Summary of GenomeScan-predicted Genes and Partial Genes in the Human Genome
| Similarity category | Type of predicted gene | ||||||
| Complete genes (>2 exons) | Partial genes | All genes (partial + complete) | |||||
| No. of genes | No. of exons/gene | No. of aa/gene | No. of genes | No. of exons/gene | No. of genes | % of all predicted genes | |
| Known (cDNA) | 5698 | 9.6 | 496 | 8901 | 4.9 | 16040 | 41.5 |
| Protein + EST | 4502 | 8.8 | 510 | 6537 | 5.5 | 12546 | 32.5 |
| Proteins only | 2767 | 5.2 | 303 | 4600 | 3.1 | 10061 | 26.0 |
| All | 12967 | 8.4 | 460 | 20038 | 4.7 | 38647 | 100.0 |
-
Genes were predicted in the September 2000 GoldenPath human genome sequence as described in Methods.

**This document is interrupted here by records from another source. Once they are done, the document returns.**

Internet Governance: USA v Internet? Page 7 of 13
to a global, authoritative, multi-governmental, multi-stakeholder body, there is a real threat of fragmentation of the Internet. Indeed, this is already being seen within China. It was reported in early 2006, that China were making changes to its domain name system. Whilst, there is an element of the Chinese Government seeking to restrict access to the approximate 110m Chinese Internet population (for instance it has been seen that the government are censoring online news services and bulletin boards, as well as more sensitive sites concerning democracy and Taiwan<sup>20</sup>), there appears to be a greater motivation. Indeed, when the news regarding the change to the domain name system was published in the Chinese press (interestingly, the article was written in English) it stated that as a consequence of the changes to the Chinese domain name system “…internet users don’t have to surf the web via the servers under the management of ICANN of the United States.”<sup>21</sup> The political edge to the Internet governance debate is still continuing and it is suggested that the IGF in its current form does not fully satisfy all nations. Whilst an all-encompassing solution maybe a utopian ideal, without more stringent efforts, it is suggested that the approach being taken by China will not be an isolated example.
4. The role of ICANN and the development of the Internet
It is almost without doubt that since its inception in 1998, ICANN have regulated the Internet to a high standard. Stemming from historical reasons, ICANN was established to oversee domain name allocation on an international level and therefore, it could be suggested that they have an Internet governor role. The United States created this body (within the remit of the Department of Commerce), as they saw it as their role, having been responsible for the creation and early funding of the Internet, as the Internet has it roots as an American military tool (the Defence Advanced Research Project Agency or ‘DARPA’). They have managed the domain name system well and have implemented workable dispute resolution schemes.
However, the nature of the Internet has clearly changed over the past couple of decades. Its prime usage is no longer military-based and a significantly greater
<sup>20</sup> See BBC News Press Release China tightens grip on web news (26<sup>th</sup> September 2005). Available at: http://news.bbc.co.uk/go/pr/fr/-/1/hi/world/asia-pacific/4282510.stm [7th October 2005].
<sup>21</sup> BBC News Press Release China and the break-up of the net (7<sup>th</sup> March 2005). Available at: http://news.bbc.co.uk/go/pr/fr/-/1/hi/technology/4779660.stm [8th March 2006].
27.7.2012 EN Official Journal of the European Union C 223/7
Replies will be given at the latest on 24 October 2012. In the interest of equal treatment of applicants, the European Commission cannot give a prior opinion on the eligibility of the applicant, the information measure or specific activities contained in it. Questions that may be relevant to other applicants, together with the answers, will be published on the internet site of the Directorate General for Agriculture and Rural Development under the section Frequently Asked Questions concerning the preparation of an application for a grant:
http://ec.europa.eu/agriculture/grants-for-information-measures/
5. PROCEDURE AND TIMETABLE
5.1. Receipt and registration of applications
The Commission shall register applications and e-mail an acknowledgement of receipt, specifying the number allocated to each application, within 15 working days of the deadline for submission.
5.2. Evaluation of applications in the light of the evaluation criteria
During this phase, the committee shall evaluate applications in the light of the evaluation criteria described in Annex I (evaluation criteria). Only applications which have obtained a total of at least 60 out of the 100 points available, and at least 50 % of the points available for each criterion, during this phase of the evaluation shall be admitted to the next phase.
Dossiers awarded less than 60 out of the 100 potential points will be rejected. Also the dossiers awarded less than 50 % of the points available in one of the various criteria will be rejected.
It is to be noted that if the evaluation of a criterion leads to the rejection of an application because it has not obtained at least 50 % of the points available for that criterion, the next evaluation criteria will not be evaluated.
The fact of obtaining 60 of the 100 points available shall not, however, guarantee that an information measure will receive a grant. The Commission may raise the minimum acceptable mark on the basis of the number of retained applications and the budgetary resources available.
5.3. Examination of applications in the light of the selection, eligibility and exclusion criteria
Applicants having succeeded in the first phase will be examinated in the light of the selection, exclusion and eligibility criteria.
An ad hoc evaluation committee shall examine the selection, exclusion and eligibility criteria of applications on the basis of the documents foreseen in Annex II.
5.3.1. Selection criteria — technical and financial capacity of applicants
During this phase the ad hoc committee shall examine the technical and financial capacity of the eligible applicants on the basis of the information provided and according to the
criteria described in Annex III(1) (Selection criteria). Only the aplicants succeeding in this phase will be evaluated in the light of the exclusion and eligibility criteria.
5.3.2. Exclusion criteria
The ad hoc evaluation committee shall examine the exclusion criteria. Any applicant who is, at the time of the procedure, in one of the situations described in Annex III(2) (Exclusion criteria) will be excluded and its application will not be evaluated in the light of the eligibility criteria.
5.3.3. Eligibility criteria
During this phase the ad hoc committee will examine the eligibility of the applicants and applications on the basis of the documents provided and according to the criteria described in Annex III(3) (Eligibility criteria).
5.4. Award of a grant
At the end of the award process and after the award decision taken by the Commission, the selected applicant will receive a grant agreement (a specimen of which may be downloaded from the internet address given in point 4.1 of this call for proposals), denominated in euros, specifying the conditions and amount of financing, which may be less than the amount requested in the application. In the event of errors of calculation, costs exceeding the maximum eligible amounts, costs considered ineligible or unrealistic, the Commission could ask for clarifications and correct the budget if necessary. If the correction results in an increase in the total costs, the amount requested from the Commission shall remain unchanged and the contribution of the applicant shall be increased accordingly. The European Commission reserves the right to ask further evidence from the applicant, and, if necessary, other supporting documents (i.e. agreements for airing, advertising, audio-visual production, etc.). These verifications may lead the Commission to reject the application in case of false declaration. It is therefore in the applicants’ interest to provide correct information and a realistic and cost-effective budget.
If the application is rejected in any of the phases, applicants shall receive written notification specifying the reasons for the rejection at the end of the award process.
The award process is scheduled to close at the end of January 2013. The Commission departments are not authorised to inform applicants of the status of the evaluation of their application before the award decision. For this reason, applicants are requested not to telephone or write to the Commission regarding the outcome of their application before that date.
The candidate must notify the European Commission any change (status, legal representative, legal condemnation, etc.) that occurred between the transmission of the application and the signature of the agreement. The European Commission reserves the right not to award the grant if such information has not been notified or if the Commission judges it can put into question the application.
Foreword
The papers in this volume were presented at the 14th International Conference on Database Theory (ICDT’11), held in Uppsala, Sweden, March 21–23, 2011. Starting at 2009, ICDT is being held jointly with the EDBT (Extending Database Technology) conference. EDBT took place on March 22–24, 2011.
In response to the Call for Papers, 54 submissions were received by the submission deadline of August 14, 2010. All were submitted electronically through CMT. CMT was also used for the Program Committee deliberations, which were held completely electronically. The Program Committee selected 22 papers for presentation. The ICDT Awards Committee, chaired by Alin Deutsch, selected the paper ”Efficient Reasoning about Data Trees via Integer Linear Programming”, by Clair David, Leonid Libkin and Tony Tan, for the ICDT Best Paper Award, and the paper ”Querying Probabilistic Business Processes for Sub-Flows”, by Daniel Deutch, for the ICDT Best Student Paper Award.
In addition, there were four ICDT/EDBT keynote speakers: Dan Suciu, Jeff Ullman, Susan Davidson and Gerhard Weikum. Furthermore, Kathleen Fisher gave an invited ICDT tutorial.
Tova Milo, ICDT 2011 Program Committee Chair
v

Predicted coding sequences (CDS) were first compared to cDNAs in the RefSeq cDNA database (September 2000) using BLASTN; those which had a hit at least 100 bp long with at least 98% identity are listed as “known”. The remaining predicted coding sequences were searched against dbEST (September 2000 release) using BLASTN; those which had a hit at least 100 bp long with at least 97% identity are listed as “Protein + EST”. All other predicted genes are categorized as “Protein only” because all GenomeScan-predicted genes have at least modest similarity to a known protein. Statistics are listed separately for predicted partial genes and predicted complete genes with at least three exons; the category “all genes” includes these two groups as well as predicted 1- and 2-exon genes.